I’m not sure, but I think age has something to with nostalgia. I felt it instantly and the tears began to well at church when we were singing This is my Father’s World. I was instantly brought back in time to a Daily Vacation Bible school; it was our theme song for the week. We sang it every day and the verses come back so easily without even having to gaze at the words on the giant screen. I am transported back to love, to community…to JOY.
This is my Father’s world,
the birds their carols raise,
the morning light, the lily white,
declare their maker’s praise.
I am rereading a book that I loved so much at the beginning of new year flying home from Ecuador. I’m sure many have read The Language of Flowers, a debut novel written by the amazing Vanessa Diffenbaugh. This novel goes back and forth in time, telling Victoria’s story. She is an emancipated foster youth negotiating homelessness and making her way in our harsh society. At the beginning of this book Victoria is leaving her last group home. The girls in the house maliciously try to burn her room with matches as a birthday prank. There is little love between them. But before she leaves she retaliated in a different way putting a purple Dahlia under each doorway. As the reader learns early in the context of the book, each flower has a meaning. Flowers have a language; a ‘Dahlia’ means ‘dignity’. Victoria gives dignity to the girls remaining in the group home.
Victoria’s story is realistic as it is amazing. It isn’t perfect because life rarely is. But it is a story of rescue and hope and the importance of community. The story is truthful in the ways of our very broken foster system. As many of you know we, took our daughter into our home late in her high school career. She was an emancipated minor, so this story ripped my soul in two. Our daughter is now a healthy adult who finished college and is living and working near us in the city of Chicago. I have learned over the years, but one thing is for certain; Kelly needed us. This young girl would not have bloomed without our intervention. God knew that our hearts needed to become softer, more alive because of her. If you haven’t read this book yet, I definitely think that you should. You will be enthralled with the characters; I promise.

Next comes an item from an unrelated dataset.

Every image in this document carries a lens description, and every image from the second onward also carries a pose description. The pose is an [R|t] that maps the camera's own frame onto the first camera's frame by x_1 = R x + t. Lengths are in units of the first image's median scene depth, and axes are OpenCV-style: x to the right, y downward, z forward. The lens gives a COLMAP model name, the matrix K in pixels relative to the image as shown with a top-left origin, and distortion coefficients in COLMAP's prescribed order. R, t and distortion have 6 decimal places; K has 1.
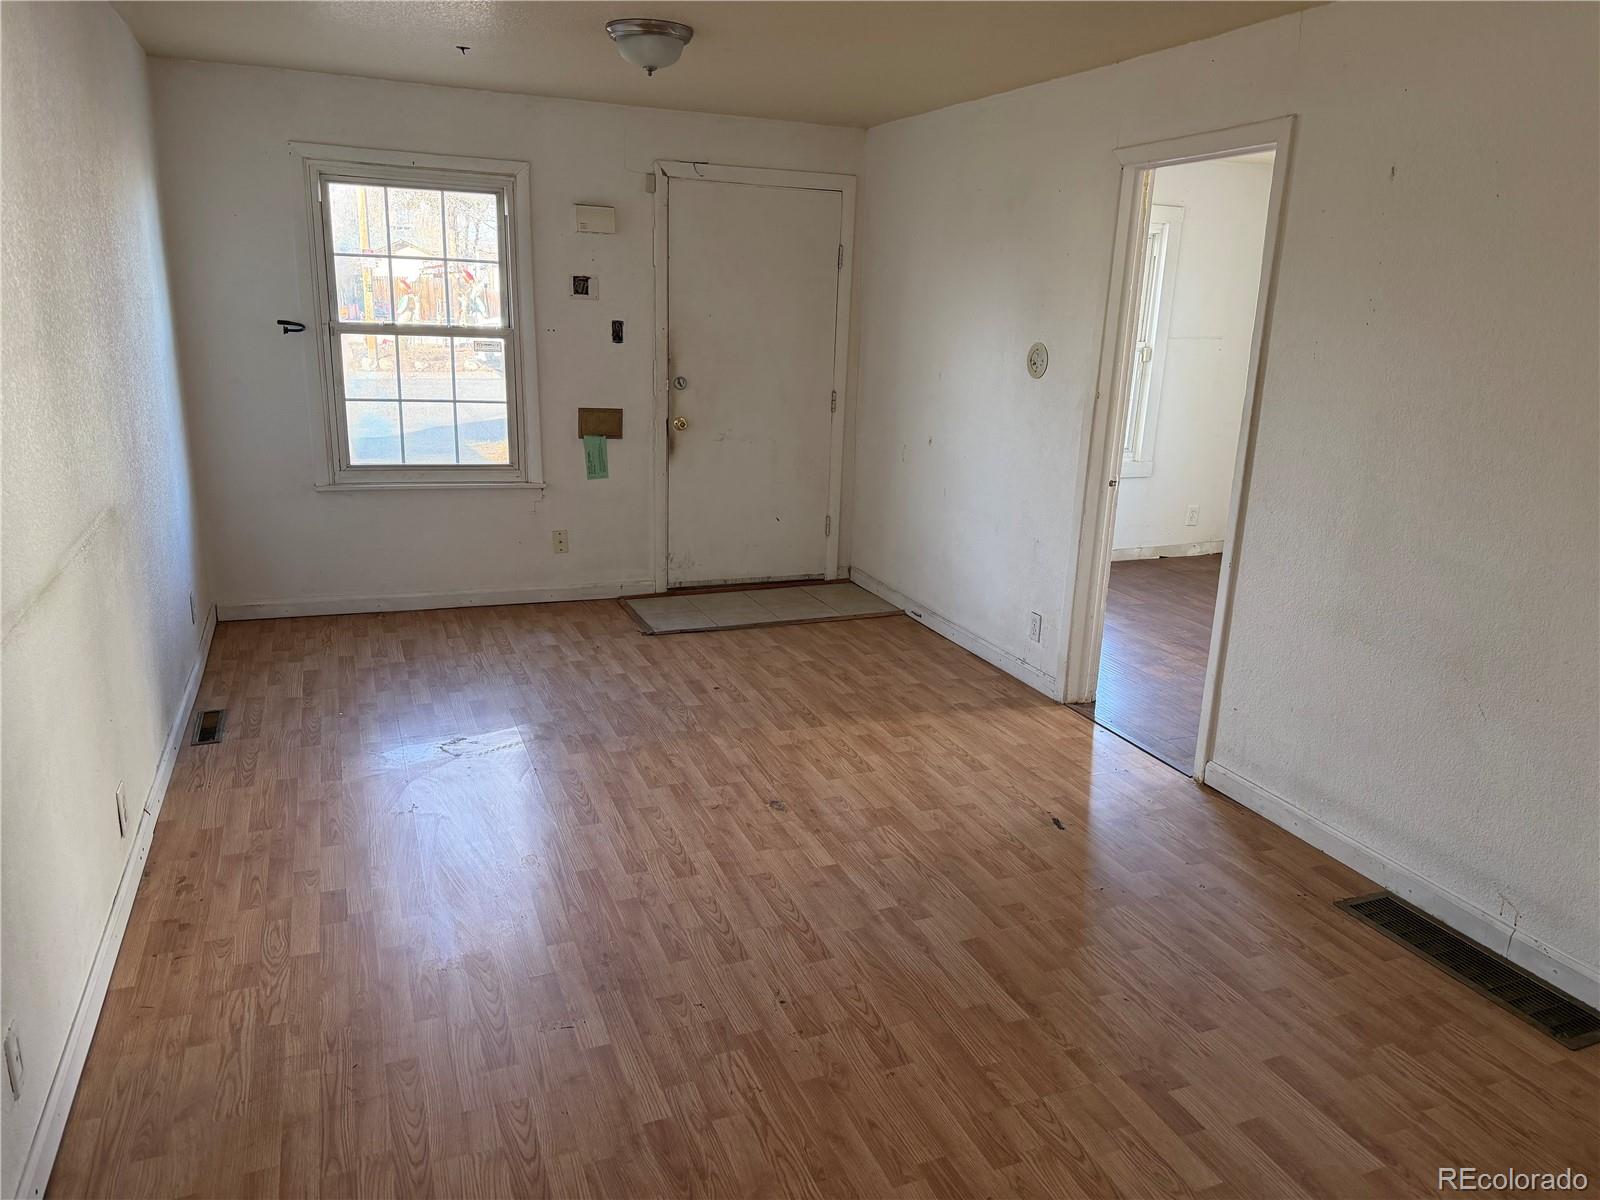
lens RADIAL K [[1089.2, 0, 800.0], [0, 1089.2, 600.0], [0, 0, 1]] dist [-0.004670, -0.006056]
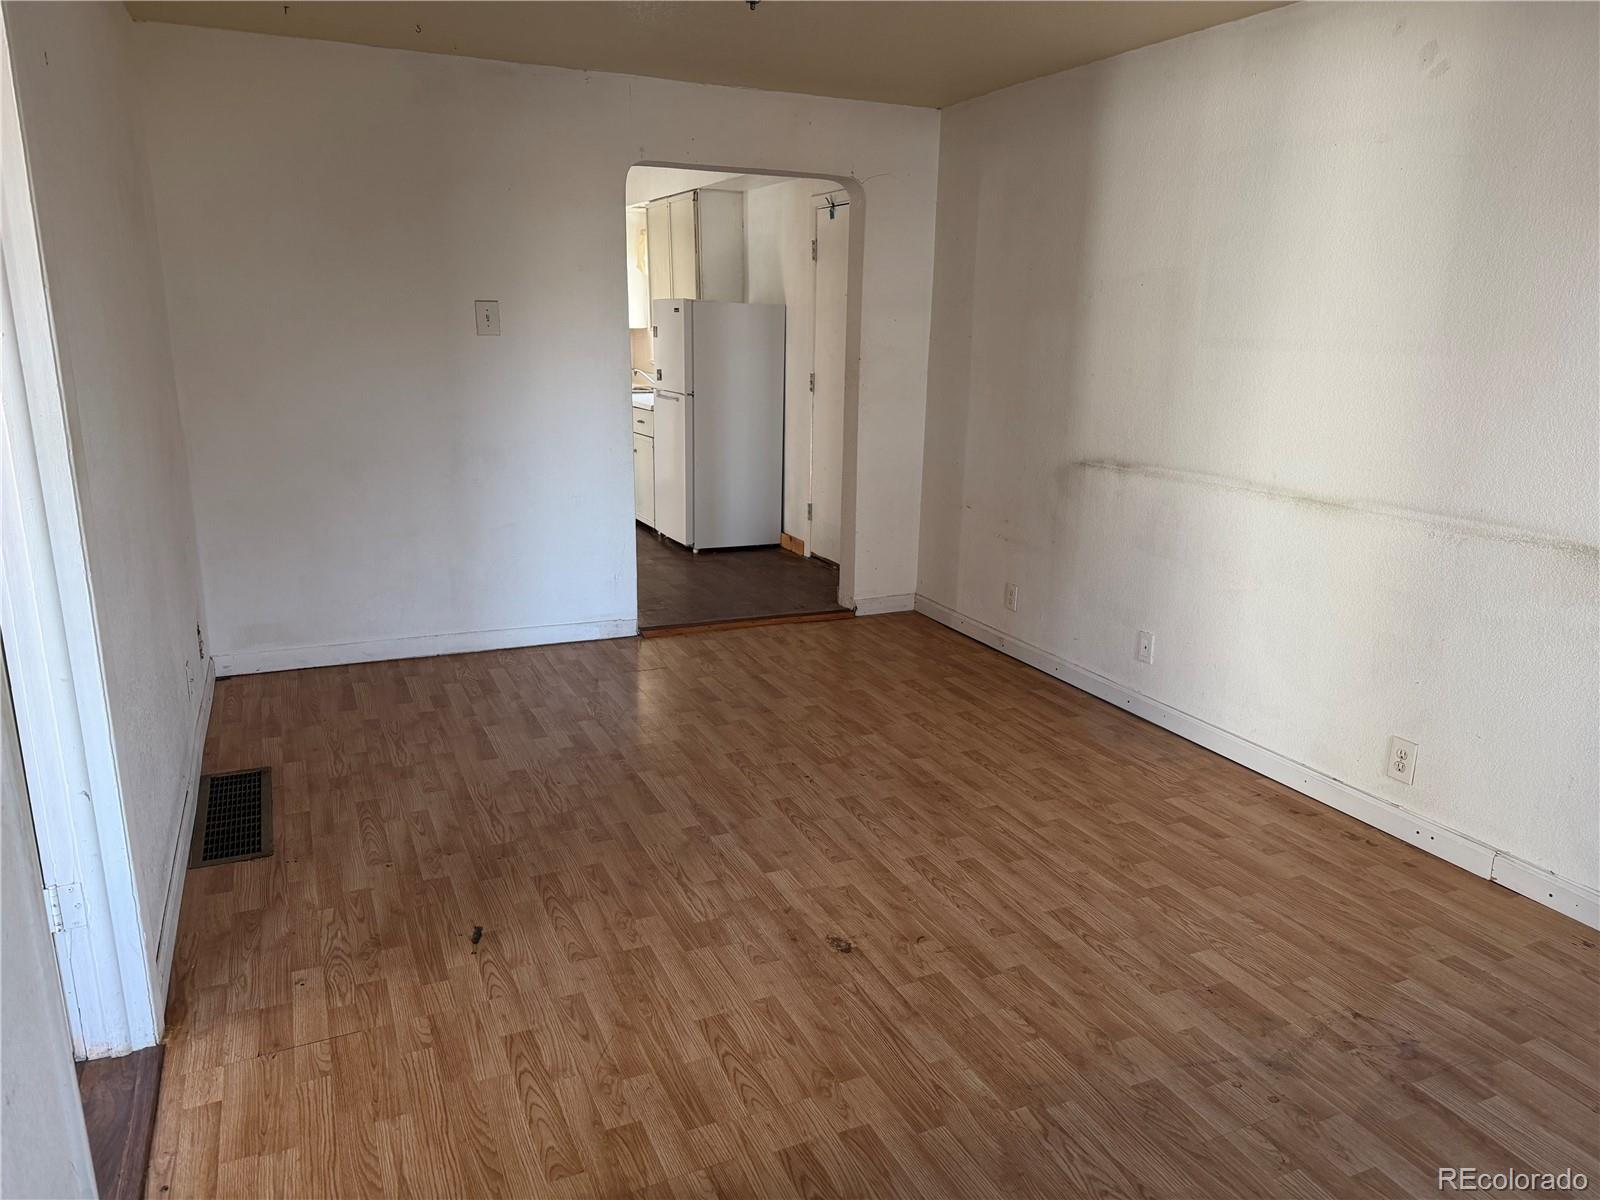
lens RADIAL K [[1089.2, 0, 800.0], [0, 1089.2, 600.0], [0, 0, 1]] dist [-0.004670, -0.006056]
pose [[-0.998139, -0.032024, -0.051895, 0.057791], [-0.053507, 0.868136, 0.493433, -0.413792], [0.029250, 0.495291, -0.868234, 1.630451]]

Many of us in this ‘slicing’ community have started or will start school shortly. We will begin to recognize that our communities are filled with flowers that are strong and healthy and others that are limp and in need of a cold drink of water. We will attempt to shower them daily and teach how to love and give ‘dignity’ to each other. May we notice… may we care. This is the true common core curriculum.
This is a new flower bed in our yard this year, it is a primarily a ‘Dahlia’ bed. Notice how brilliant the colors are. Notice how they all bloom at different times. I notice how sometimes one flower will indeed hold up another.
I am also noticing lately, that our season with the children in our classroom is also short. I better start watering.